What is required: Rewrite the data below, swapping "ADVERTISEMENT" for "SPONSORED" and leaving everything else unchanged.

Start of Dataset excerpts

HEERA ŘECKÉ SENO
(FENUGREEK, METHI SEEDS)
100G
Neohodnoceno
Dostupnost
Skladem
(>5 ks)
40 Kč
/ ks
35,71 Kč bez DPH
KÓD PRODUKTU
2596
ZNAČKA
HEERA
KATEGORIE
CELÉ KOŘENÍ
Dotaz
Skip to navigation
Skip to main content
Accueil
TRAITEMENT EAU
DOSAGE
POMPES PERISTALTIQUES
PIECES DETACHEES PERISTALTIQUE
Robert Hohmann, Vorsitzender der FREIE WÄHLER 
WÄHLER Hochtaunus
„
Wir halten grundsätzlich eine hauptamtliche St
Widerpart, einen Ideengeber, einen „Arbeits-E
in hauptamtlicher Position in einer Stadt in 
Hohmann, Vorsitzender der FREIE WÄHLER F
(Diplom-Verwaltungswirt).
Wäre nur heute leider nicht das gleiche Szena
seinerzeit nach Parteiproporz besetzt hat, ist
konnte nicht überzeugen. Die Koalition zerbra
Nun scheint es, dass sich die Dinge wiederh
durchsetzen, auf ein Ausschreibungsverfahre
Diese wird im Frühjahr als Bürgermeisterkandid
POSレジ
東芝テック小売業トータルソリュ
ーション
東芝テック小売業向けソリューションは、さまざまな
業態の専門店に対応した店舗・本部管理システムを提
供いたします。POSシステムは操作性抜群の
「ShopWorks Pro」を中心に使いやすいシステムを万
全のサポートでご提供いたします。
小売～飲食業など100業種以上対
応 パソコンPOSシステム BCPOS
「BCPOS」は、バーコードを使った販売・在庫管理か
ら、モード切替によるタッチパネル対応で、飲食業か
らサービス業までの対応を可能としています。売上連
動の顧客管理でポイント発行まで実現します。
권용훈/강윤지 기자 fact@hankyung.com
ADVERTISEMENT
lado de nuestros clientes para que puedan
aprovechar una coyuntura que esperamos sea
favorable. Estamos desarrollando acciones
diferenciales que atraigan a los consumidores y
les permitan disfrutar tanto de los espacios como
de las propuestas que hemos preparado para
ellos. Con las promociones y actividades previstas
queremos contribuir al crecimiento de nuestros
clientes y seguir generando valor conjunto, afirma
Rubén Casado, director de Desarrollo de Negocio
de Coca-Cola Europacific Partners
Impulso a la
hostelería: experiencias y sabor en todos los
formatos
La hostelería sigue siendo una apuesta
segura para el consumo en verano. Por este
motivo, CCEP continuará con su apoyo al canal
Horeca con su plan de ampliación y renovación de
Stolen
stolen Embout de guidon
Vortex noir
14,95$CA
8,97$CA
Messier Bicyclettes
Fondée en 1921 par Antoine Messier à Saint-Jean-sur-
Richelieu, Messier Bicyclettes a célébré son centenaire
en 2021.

End of Dataset excerpts

Task answer:
HEERA ŘECKÉ SENO
(FENUGREEK, METHI SEEDS)
100G
Neohodnoceno
Dostupnost
Skladem
(>5 ks)
40 Kč
/ ks
35,71 Kč bez DPH
KÓD PRODUKTU
2596
ZNAČKA
HEERA
KATEGORIE
CELÉ KOŘENÍ
Dotaz
Skip to navigation
Skip to main content
Accueil
TRAITEMENT EAU
DOSAGE
POMPES PERISTALTIQUES
PIECES DETACHEES PERISTALTIQUE
Robert Hohmann, Vorsitzender der FREIE WÄHLER 
WÄHLER Hochtaunus
„
Wir halten grundsätzlich eine hauptamtliche St
Widerpart, einen Ideengeber, einen „Arbeits-E
in hauptamtlicher Position in einer Stadt in 
Hohmann, Vorsitzender der FREIE WÄHLER F
(Diplom-Verwaltungswirt).
Wäre nur heute leider nicht das gleiche Szena
seinerzeit nach Parteiproporz besetzt hat, ist
konnte nicht überzeugen. Die Koalition zerbra
Nun scheint es, dass sich die Dinge wiederh
durchsetzen, auf ein Ausschreibungsverfahre
Diese wird im Frühjahr als Bürgermeisterkandid
POSレジ
東芝テック小売業トータルソリュ
ーション
東芝テック小売業向けソリューションは、さまざまな
業態の専門店に対応した店舗・本部管理システムを提
供いたします。POSシステムは操作性抜群の
「ShopWorks Pro」を中心に使いやすいシステムを万
全のサポートでご提供いたします。
小売～飲食業など100業種以上対
応 パソコンPOSシステム BCPOS
「BCPOS」は、バーコードを使った販売・在庫管理か
ら、モード切替によるタッチパネル対応で、飲食業か
らサービス業までの対応を可能としています。売上連
動の顧客管理でポイント発行まで実現します。
권용훈/강윤지 기자 fact@hankyung.com
SPONSORED
lado de nuestros clientes para que puedan
aprovechar una coyuntura que esperamos sea
favorable. Estamos desarrollando acciones
diferenciales que atraigan a los consumidores y
les permitan disfrutar tanto de los espacios como
de las propuestas que hemos preparado para
ellos. Con las promociones y actividades previstas
queremos contribuir al crecimiento de nuestros
clientes y seguir generando valor conjunto, afirma
Rubén Casado, director de Desarrollo de Negocio
de Coca-Cola Europacific Partners
Impulso a la
hostelería: experiencias y sabor en todos los
formatos
La hostelería sigue siendo una apuesta
segura para el consumo en verano. Por este
motivo, CCEP continuará con su apoyo al canal
Horeca con su plan de ampliación y renovación de
Stolen
stolen Embout de guidon
Vortex noir
14,95$CA
8,97$CA
Messier Bicyclettes
Fondée en 1921 par Antoine Messier à Saint-Jean-sur-
Richelieu, Messier Bicyclettes a célébré son centenaire
en 2021.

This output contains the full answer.